**What the exercise asks:** Extract each line of the data below exactly as written.

**Data shown:**
● ● ●
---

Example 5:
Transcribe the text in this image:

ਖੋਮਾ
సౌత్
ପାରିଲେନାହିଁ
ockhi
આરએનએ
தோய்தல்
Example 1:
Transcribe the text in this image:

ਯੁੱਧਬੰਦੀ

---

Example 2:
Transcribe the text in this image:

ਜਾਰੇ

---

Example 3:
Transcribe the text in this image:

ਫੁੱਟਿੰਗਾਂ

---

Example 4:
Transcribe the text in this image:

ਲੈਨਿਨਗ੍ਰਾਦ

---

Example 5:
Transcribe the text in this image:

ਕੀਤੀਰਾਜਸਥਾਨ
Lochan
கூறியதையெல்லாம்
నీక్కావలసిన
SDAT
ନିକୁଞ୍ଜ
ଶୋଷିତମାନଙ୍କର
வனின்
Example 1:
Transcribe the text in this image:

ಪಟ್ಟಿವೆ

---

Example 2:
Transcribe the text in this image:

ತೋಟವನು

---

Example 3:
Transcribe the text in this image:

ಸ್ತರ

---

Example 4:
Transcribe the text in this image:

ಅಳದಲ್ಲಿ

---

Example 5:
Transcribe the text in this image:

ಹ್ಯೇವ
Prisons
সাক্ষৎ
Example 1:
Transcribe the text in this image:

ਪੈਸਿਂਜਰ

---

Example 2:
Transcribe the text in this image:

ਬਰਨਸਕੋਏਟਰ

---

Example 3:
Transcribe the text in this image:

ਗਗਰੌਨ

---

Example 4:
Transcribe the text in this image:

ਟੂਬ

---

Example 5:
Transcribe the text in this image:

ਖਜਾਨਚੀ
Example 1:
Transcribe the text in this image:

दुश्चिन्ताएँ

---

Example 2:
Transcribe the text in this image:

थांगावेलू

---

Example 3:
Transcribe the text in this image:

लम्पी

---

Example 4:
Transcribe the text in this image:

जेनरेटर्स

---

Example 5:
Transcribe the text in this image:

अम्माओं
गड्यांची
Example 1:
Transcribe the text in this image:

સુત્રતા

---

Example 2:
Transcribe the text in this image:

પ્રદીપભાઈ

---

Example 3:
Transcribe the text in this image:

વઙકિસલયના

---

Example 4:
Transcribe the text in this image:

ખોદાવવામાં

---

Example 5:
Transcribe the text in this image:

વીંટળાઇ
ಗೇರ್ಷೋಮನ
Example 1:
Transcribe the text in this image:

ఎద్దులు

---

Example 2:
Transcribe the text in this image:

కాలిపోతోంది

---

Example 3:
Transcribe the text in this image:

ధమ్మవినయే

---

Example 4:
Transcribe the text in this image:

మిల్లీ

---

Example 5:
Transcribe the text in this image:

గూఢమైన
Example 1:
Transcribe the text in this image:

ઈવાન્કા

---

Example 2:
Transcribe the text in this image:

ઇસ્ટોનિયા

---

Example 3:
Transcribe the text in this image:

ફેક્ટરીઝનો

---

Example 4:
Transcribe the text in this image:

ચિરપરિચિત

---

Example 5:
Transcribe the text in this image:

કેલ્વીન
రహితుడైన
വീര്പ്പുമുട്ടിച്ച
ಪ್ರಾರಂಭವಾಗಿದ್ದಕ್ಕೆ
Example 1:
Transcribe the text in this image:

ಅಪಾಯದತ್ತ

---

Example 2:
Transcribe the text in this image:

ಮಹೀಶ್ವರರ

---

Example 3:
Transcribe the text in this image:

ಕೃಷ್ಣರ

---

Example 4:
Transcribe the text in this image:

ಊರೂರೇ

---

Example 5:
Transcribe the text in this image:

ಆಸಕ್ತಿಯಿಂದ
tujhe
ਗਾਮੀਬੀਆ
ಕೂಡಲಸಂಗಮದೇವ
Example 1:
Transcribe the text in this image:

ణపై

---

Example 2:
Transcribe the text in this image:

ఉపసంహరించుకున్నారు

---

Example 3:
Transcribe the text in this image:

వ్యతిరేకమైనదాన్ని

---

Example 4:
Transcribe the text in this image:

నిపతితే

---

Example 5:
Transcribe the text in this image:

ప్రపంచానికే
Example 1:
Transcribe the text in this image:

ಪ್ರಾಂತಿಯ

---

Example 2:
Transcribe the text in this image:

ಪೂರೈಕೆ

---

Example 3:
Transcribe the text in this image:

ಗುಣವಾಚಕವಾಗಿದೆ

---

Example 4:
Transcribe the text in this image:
● ● ●
**Reply:**
---

Example 5:
Transcribe the text in this image:

ਖੋਮਾ
సౌత్
ପାରିଲେନାହିଁ
ockhi
આરએનએ
தோய்தல்
Example 1:
Transcribe the text in this image:

ਯੁੱਧਬੰਦੀ

---

Example 2:
Transcribe the text in this image:

ਜਾਰੇ

---

Example 3:
Transcribe the text in this image:

ਫੁੱਟਿੰਗਾਂ

---

Example 4:
Transcribe the text in this image:

ਲੈਨਿਨਗ੍ਰਾਦ

---

Example 5:
Transcribe the text in this image:

ਕੀਤੀਰਾਜਸਥਾਨ
Lochan
கூறியதையெல்லாம்
నీక్కావలసిన
SDAT
ନିକୁଞ୍ଜ
ଶୋଷିତମାନଙ୍କର
வனின்
Example 1:
Transcribe the text in this image:

ಪಟ್ಟಿವೆ

---

Example 2:
Transcribe the text in this image:

ತೋಟವನು

---

Example 3:
Transcribe the text in this image:

ಸ್ತರ

---

Example 4:
Transcribe the text in this image:

ಅಳದಲ್ಲಿ

---

Example 5:
Transcribe the text in this image:

ಹ್ಯೇವ
Prisons
সাক্ষৎ
Example 1:
Transcribe the text in this image:

ਪੈਸਿਂਜਰ

---

Example 2:
Transcribe the text in this image:

ਬਰਨਸਕੋਏਟਰ

---

Example 3:
Transcribe the text in this image:

ਗਗਰੌਨ

---

Example 4:
Transcribe the text in this image:

ਟੂਬ

---

Example 5:
Transcribe the text in this image:

ਖਜਾਨਚੀ
Example 1:
Transcribe the text in this image:

दुश्चिन्ताएँ

---

Example 2:
Transcribe the text in this image:

थांगावेलू

---

Example 3:
Transcribe the text in this image:

लम्पी

---

Example 4:
Transcribe the text in this image:

जेनरेटर्स

---

Example 5:
Transcribe the text in this image:

अम्माओं
गड्यांची
Example 1:
Transcribe the text in this image:

સુત્રતા

---

Example 2:
Transcribe the text in this image:

પ્રદીપભાઈ

---

Example 3:
Transcribe the text in this image:

વઙકિસલયના

---

Example 4:
Transcribe the text in this image:

ખોદાવવામાં

---

Example 5:
Transcribe the text in this image:

વીંટળાઇ
ಗೇರ್ಷೋಮನ
Example 1:
Transcribe the text in this image:

ఎద్దులు

---

Example 2:
Transcribe the text in this image:

కాలిపోతోంది

---

Example 3:
Transcribe the text in this image:

ధమ్మవినయే

---

Example 4:
Transcribe the text in this image:

మిల్లీ

---

Example 5:
Transcribe the text in this image:

గూఢమైన
Example 1:
Transcribe the text in this image:

ઈવાન્કા

---

Example 2:
Transcribe the text in this image:

ઇસ્ટોનિયા

---

Example 3:
Transcribe the text in this image:

ફેક્ટરીઝનો

---

Example 4:
Transcribe the text in this image:

ચિરપરિચિત

---

Example 5:
Transcribe the text in this image:

કેલ્વીન
రహితుడైన
വീര്പ്പുമുട്ടിച്ച
ಪ್ರಾರಂಭವಾಗಿದ್ದಕ್ಕೆ
Example 1:
Transcribe the text in this image:

ಅಪಾಯದತ್ತ

---

Example 2:
Transcribe the text in this image:

ಮಹೀಶ್ವರರ

---

Example 3:
Transcribe the text in this image:

ಕೃಷ್ಣರ

---

Example 4:
Transcribe the text in this image:

ಊರೂರೇ

---

Example 5:
Transcribe the text in this image:

ಆಸಕ್ತಿಯಿಂದ
tujhe
ਗਾਮੀਬੀਆ
ಕೂಡಲಸಂಗಮದೇವ
Example 1:
Transcribe the text in this image:

ణపై

---

Example 2:
Transcribe the text in this image:

ఉపసంహరించుకున్నారు

---

Example 3:
Transcribe the text in this image:

వ్యతిరేకమైనదాన్ని

---

Example 4:
Transcribe the text in this image:

నిపతితే

---

Example 5:
Transcribe the text in this image:

ప్రపంచానికే
Example 1:
Transcribe the text in this image:

ಪ್ರಾಂತಿಯ

---

Example 2:
Transcribe the text in this image:

ಪೂರೈಕೆ

---

Example 3:
Transcribe the text in this image:

ಗುಣವಾಚಕವಾಗಿದೆ

---

Example 4:
Transcribe the text in this image:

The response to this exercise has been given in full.